Let’s create a function to use the distance between centroids and each data point:
# Euclidean Distance calculation function
def distance(a, b, ax=1):
return np.linalg.norm(a - b, axis=ax)
It’s time to start implementing the algorithm. At first, small data preparation is needed:
# Data prep
x = data['x'].values
y = data['y'].values
dt = np.array(list(zip(x, y)))
Create lists to store centroid values and clusters labels:
# List for storing old values of centroids when they change location, fill with 0s
centroids_list_old = np.zeros(centroids_list.shape)
# Create an empty list for each element of clusters labels, exp. (1,0,2,1,2,0...2,1)
clusters = np.zeros(len(dt))
Calculate the distance between new centroids and old centroids, we assume that centroids are found when error = 0
# Distance between new centroids and old centroids, we'll find our centroid when error = 0
error = distance(centroids_list,centroids_list_old, None)
So, while the error is not equal to 0, we assign a centroid to every point in the input dataset. Then centroids are moved to the center of their clusters.
I use a function defined above to save a plot at each iteration of the loop, then I combine all of the plots into an attractively animated GIF.
#for GIF generation
t=0
frames = []
while error != 0:
#for each point find centroid
for i in range(len(dt)):
distances = distance(dt[i], centroids_list)
cluster = np.argmin(distances) #returns index of min value
clusters[i] = cluster # ger cluster for i element
#copy current centroid list to 'old' list, for the first loop = centroids_list -> random, old -> empty
centroids_list_old = deepcopy(centroids_list)
#recalculate centroids
for i in range(k):
points = [dt[x] for x in range(len(dt)) if clusters[x] == i]
centroids_list[i] = np.mean(points, axis=0)
error = distance(centroids_list, centroids_list_old, None)
#plot
df_plot = pd.DataFrame()
for i in range(k):
points = [np.append(dt[j],i) for j in range(len(dt)) if clusters[j] == i]
df_temp = pd.DataFrame(points, columns=['x','y','label'])
df_plot = pd.concat([df_plot,df_temp])
plot_data(df_plot, centroids_list, labels=True, show=False, save=True)
t += 1
Below is the code to generate GIF using imageio library:
# Gif generation
frames = []
for t in range(t):
image = imageio.v2.imread(f'./images_kmeans/img_{t}.png')
frames.append(image)
imageio.mimsave('./example.gif', frames, fps = 2)

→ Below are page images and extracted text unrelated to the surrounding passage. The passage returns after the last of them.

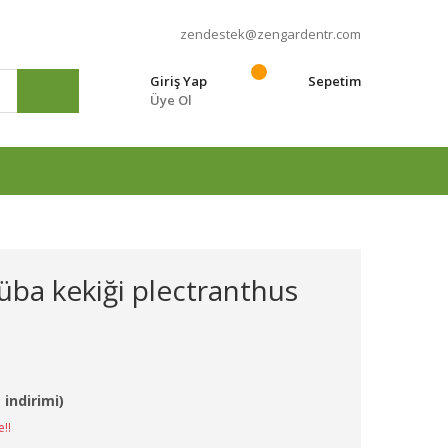
zendestek@zengardentr.com
Giriş Yap
Sepetim
Üye Ol
e
üba kekiği plectranthus
 indirimi)
e!!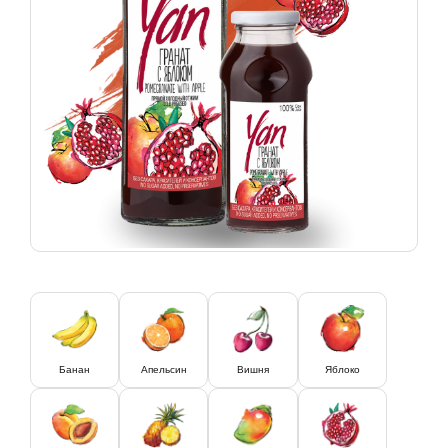
Банан
Апельсин
Вишня
Яблоко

Here is an example of how I might compare my implementation of the k-means algorithm with the implementation provided by scikit-learn to ensure that my implementation is correct:
from sklearn.cluster import KMeans
kmeans = KMeans(n_clusters=k)
kmeans = kmeans.fit(dt)
labels = kmeans.predict(dt)
centroids = kmeans.cluster_centers_
print("My code")
print(centroids_list)
print("sklearn")
print(centroids)
My implementation and scikit-learn produce the same results so the code above is working correctly.
I hope this post has helped you understand the mechanics of the algorithm and how it works. Thanks for reading!